Sayyid Muhammad Alawi merupakan tokoh yang menguasai berbagai bidang keilmuan, mulai dari tafsir, fiqih, hadis, tasawwuf dan keilmuan-keilmuan Islam lainnya. Karena, memang sejak kecil beliau telah terdidik dengan berbagai keilmuan Islam. Bahkan, pada 25 tahun, ia telah menempuh studi akademis mulai dari S-1, S-2 dan S-3 di Jurusan Hadis Fakultas Ushuluddin, Universitas Al-Azhar Mesir.

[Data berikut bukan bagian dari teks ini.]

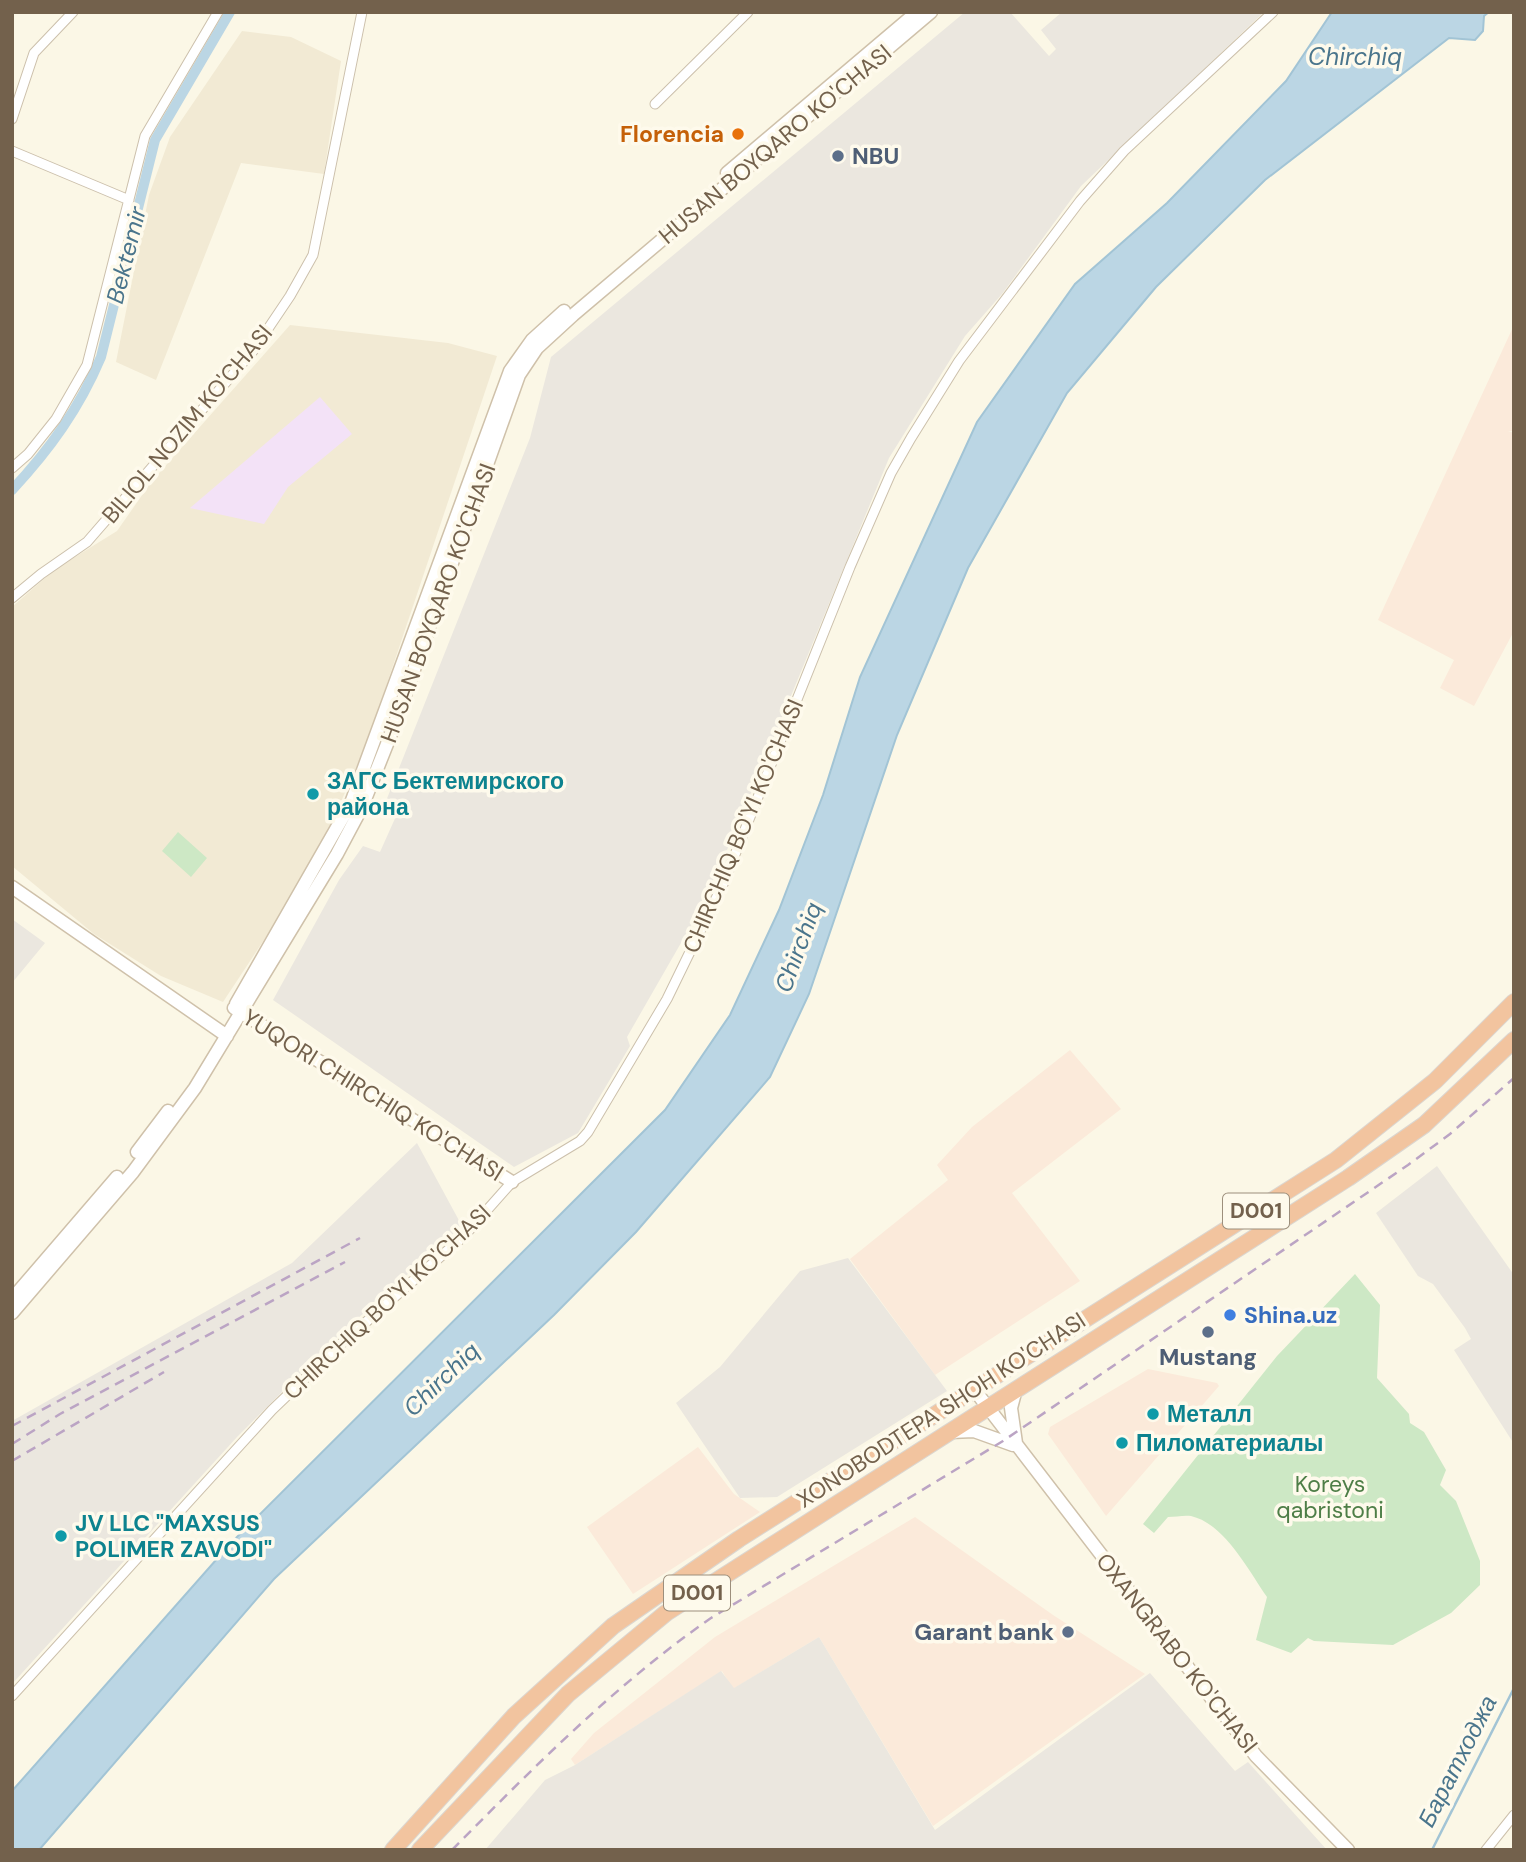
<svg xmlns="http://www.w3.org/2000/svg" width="1526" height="1862" viewBox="0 0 1526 1862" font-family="'DM Sans',sans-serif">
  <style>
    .residential { fill: #f2ead4 }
    .commercial { fill: #fbeada }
    .industrial { fill: #ebe7df }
    .education { fill: #f3e2f7 }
    .green { fill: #cde8c5 }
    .water { fill: #bbd6e4; stroke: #a2c4d5; stroke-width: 2 }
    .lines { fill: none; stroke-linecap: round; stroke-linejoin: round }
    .stream { stroke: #a2c4d5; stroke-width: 2.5 }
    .canal { stroke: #bbd6e4; stroke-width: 10 }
    .street-casing { stroke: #ccc0ac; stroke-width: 11 }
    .secondary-casing { stroke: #cfc1aa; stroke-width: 15 }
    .highway-casing { stroke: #dbd6d0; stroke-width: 18 }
    .street { stroke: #fff; stroke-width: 9 }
    .secondary { stroke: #fff; stroke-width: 12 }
    .highway { stroke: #f2c49f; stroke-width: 16 }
    .rail { stroke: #bba4c4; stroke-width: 2.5; stroke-dasharray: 10 7; stroke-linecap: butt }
    .food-dot { fill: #e8710a; stroke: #fefaec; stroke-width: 2.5 }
    .service-dot { fill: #5c6f8a; stroke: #fefaec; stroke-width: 2.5 }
    .culture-dot { fill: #0f9aa8; stroke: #fefaec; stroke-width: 2.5 }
    .shop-dot { fill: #3f7fe0; stroke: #fefaec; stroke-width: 2.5 }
    .labels { text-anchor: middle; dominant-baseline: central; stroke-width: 7; stroke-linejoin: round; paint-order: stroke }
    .shield { fill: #fefaec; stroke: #9d8f7c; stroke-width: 2 }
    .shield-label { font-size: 21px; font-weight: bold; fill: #73614c }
    .food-label { font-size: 23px; font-weight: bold; fill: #c56008; stroke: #fefaec; text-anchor: end }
    .street-label { font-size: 23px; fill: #73614c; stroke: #fefaec }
    .service-label { font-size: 23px; font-weight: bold; fill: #4e5e75; stroke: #fefaec; text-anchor: start }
    .culture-label { font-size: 23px; font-weight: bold; fill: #0d838f; stroke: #fefaec; text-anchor: start }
    .shop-label { font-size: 23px; font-weight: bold; fill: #366cbe; stroke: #fefaec; text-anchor: start }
    .park-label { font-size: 23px; fill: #4e7e47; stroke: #fefaec }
    .water-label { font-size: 24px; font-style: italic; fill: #4a758c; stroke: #fefaec }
  </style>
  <rect width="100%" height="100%" fill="#fbf7e6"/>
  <!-- residential -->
  <path class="residential" d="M242,31L291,37L341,61L324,174L241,163L156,380L116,362L149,195L170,137Z
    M290,325L448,343L497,356L367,743L312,867L223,1002L161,976L94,934L12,866V607L54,570L117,531L152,481Z"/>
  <!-- commercial -->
  <path class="commercial" d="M1514,325V431H1508L1514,433V631L1474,706L1440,688L1454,660L1378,620Z
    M1070,1050L1121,1109L1012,1193L1080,1281L935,1375L850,1259L948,1180L937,1165L972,1127Z
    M1148,1369L1217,1383L1219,1386L1106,1516L1048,1434L1050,1427Z
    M698,1447L734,1494L760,1512L633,1594L587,1527Z
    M915,1517L1053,1615L1145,1674L933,1826L819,1637L733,1689L722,1671L575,1765L571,1759L594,1733L715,1637Z"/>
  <!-- industrial -->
  <path class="industrial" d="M965,12H1010L1049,56L1056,49L1041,30L1062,12H1264L1081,186L1002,294L965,336L889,458L732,839L697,915L627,1037L630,1046L578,1133L514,1167L273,1000L339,880L363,846L380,852L397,814L386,801L530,438L551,357Z
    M12,919L45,943L12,983Z
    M417,1143L462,1226L339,1335L237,1437L12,1684V1421L292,1263Z
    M1437,1166L1514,1275V1444L1454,1350L1471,1339L1465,1328L1433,1284L1418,1276L1376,1213Z
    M848,1258L947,1391L777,1497L740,1498L676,1403L720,1367L800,1271Z
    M819,1637L935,1830L1150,1673L1235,1771L1248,1762L1327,1850H485L545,1780L575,1765L721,1671L734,1688Z"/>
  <!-- education -->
  <path class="education" d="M320,397L352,434L288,487L264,524L190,508Z"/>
  <!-- green -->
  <path class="green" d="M178,832L207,858L191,877L162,851Z
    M1355,1274L1380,1305L1377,1378L1409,1414L1410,1423L1424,1432L1446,1470L1440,1485L1456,1501L1480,1561V1585L1451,1613L1393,1645L1314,1641L1308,1638L1291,1653L1256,1640L1267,1597C1248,1570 1225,1524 1191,1516C1184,1515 1175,1517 1168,1517L1154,1533L1143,1524L1277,1356Z"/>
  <!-- water -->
  <path class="water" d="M1332,12H1489L1484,16L1483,31L1475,40L1449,38L1265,180L1156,287L1067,393L968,568L897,735L809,994L770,1077L636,1232L554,1315L274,1579L39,1850H12V1791L231,1543L665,1110L730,1015L779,910L823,795L860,677L977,422L1075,284L1167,203L1286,81Z"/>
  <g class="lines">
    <!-- stream -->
    <path class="stream" d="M1432,1850L1514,1688"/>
    <!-- canal -->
    <path class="canal" d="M12,490C50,449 79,409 101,357L155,140L230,12"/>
    <!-- street casing -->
    <g class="street-casing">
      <path id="street" d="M655,104L748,12
        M12,119L34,53L73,12
        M12,151L129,200
        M12,468L28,454L56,419L87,365L145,136L218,12
        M12,598L41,574L87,542L253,351L290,296L313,255L362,12
        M12,1696L272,1410L341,1344L464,1236L512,1182L580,1141L588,1132L667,999L724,882L850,567L891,473L911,438L959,361L1080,201L1124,151L1273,12
        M1486,1850L1514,1815"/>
    </g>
    <!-- secondary casing -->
    <g class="secondary-casing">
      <path id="secondary" d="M727,173L917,12
        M12,887L227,1036
        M236,1004L351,803L510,371L532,340L564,311
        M234,1008L512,1182
        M137,1152L168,1111
        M12,1299L117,1177
        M12,1313L133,1172L195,1088L337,854L362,807L391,734L519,375L537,348L573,315L931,12
        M973,1388L1256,1756L1348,1850
        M950,1432L974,1431L1013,1445
        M1016,1443L1011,1408L1016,1389"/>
    </g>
    <!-- highway casing -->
    <g class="highway-casing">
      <path id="highway" d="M393,1850L514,1716L613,1626L739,1539L1336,1160L1435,1081L1514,1002
        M420,1850L568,1694L666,1613L1348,1178L1424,1125L1514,1040"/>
    </g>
    <!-- street -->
    <use href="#street" class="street"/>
    <!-- secondary -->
    <use href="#secondary" class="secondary"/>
    <!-- highway -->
    <use href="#highway" class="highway"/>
    <!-- rail -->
    <path class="rail" d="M12,1426L360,1238
      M12,1444L60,1414L345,1262
      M12,1461L164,1372
      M452,1850C533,1768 616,1684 711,1618L1003,1441L1408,1165L1450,1134L1514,1078"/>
  </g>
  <!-- markers -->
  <circle class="food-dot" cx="738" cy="134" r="7"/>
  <g class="service-dot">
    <circle cx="838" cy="156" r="7"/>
    <circle cx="1208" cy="1332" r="7"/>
    <circle cx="1068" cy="1632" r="7"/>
  </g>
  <g class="culture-dot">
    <circle cx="313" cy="794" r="7"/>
    <circle cx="1153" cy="1414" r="7"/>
    <circle cx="1122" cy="1443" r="7"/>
    <circle cx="61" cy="1536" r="7"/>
  </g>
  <circle class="shop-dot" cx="1230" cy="1315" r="7"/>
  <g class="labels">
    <!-- shield labels -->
    <g class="shield">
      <rect x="1223" y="1193.5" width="66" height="35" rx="5"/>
      <rect x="664" y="1575.5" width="66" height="35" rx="5"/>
    </g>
    <g class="shield-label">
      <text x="1256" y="1211">D001</text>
      <text x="697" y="1593">D001</text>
    </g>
    <!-- food labels -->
    <g class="food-label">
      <text x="724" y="134">Florencia</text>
    </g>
    <!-- street labels -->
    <g class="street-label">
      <text transform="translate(775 144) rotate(-40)">HUSAN BOYQARO KO'CHASI</text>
      <text transform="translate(187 424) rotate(-50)">BILIOL NOZIM KO'CHASI</text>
      <text transform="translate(438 603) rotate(-70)">HUSAN BOYQARO KO'CHASI</text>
      <text transform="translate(743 826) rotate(-67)">CHIRCHIQ BO'YI KO'CHASI</text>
      <text transform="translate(373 1095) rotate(32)">YUQORI CHIRCHIQ KO'CHASI</text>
      <text transform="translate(387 1302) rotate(-43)">CHIRCHIQ BO'YI KO'CHASI</text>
      <text transform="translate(941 1410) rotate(-33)">XONOBODTEPA SHOH KO'CHASI</text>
      <text transform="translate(1177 1653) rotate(52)">OXANGRABO KO'CHASI</text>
    </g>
    <!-- service labels -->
    <g class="service-label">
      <text x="852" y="156">NBU</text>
      <text x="1208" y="1357" text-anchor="middle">Mustang</text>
      <text x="1054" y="1632" text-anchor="end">Garant bank</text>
    </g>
    <!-- culture labels -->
    <g class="culture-label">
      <text x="327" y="781">ЗАГС Бектемирского<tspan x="327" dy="26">района</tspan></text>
      <text x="1167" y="1414">Металл</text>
      <text x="1136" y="1443">Пиломатериалы</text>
      <text x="75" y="1523">JV LLC "MAXSUS<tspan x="75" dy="26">POLIMER ZAVODI"</tspan></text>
    </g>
    <!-- shop labels -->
    <g class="shop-label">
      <text x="1244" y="1315">Shina.uz</text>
    </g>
    <!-- park labels -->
    <g class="park-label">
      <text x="1330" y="1484">Koreys<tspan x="1330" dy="26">qabristoni</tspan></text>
    </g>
    <!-- water labels -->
    <g class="water-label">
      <text x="1355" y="56">Chirchiq</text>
      <text transform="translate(126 255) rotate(-76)">Bektemir</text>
      <text transform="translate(798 947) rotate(-70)">Chirchiq</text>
      <text transform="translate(441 1379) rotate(-44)">Chirchiq</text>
      <text transform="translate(1457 1761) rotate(-63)">Баратходжа</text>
    </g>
  </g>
  <!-- border -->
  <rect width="1526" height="1862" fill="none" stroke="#73614c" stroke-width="28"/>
</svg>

Gelar Doktoral pun beliau raih dari Fakultas Ushuluddin Universitas Al-Azhar tersebut dengan predikat excelent, dibawah bimbingan guru besarnya, Prof. Dr. Muhammad Abû Zahrah. Bahkan beliau tercatat sebagai Doktor termuda pertama di Arab Saudi pada saat itu.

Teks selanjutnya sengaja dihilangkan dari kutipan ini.